Adjunct Professor in the Department of Medicine
Medicine, Hematology


The focus of my work is the genetic mapping and gene identification of inherited disorders of both a single gene and complex etiology. The emphasis is on the genetic epidemiology aspects of locating genes. The first step in this process is family ascertainment and sampling. I employ linkage analysis techniques in order to localize both causative as well as susceptibility genes for genetic disease. In Mendelian disorders such as Huntington disease, myotonic dystrophy, etc., I identify the narrowest region where the gene could lie and hence where the molecular biologist can focus. For common complex disorders such as Alzheimer disease and multiple sclerosis, we identify susceptibility loci that can have a major effect on risk of developing the disease. I am interested in the connection between genotype and it's expression as a phenotype, and in the interaction of genes and/or the environment in the resultant phenotype. I am also involved in the extension and development of new methodological approaches towards the mapping of complex diseases. My research to date has involved the genetic mapping of human disease genes. Specifically, I have mapped the genes for late onset Alzheimer disease (APOE on chromosome 19 and the recently identified locus on chromosome 12), Lou Gehrig's disease (amyotrophic lateral sclerosis; SOD1 on chromosome 21), various muscular dystrophies, and several Mendelian eye disorders. Most recently I have been involved in identifying potential susceptibility genes in multiple sclerosis, autism, primary-open-angle glaucoma and age-related macular degeneration.

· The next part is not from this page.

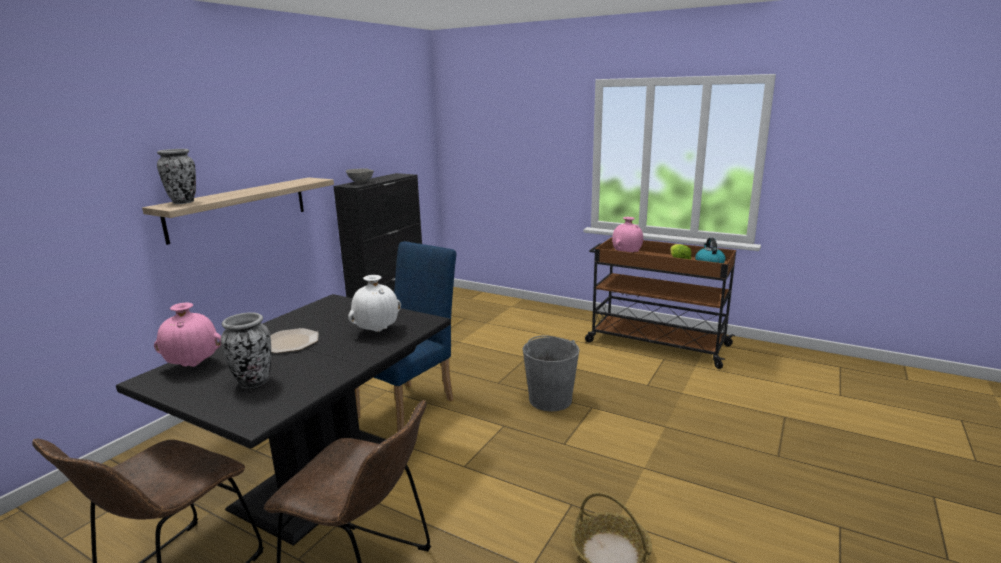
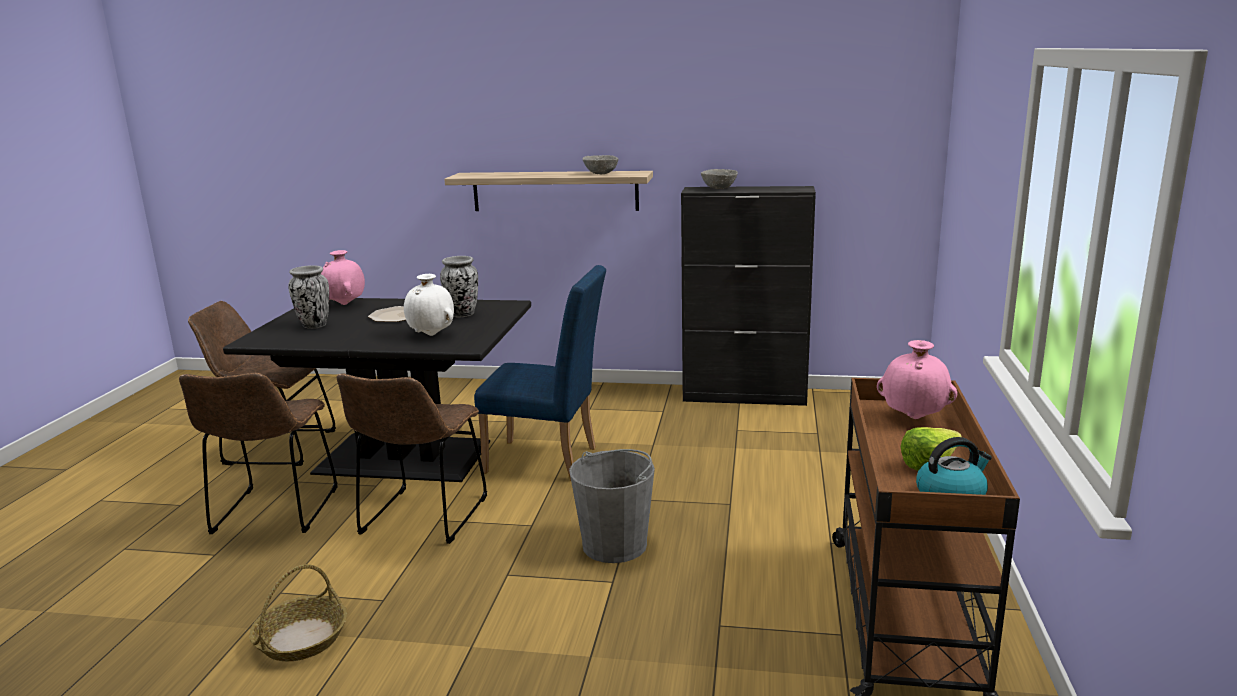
camera: 70 degrees right, 0 degrees up
vase [157,149,196,204] -> vase moved to [440,256,478,317]
none -> brown chair [337,373,487,544]
none -> grey bowl [582,155,619,174]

I have pioneered the application of genetic epidemiological tools in the mapping of complex common disease genes.

The approaches and techniques used in my research include clinical diagnosis, elements of statistical evaluation of the data, application of statistical genetic techniques of gene mapping and gene identification. The specific techniques include model dependent (LOD score) and model independent (sibpair, affected relative pair) linkage analysis as well as family-based and case/control association studies.

The areas of expertise in which I have national recognition is the genetic mapping and identification of genes in both Mendelian as well as complex common genetic disorders. In addition to the above specific areas or diseases that I am often asked to review or counsel on are Alzheimer disease, multiple sclerosis, general neurogenetics, ophthalmological genetics, autism, genetic counseling for risk assessment and human genetics in general.

Current Appointments & Affiliations

Adjunct Professor in the Department of Medicine · 2013 - Present Medicine, Hematology, Medicine

Education, Training & Certifications

Indiana University at Bloomington · 1978 Ph.D.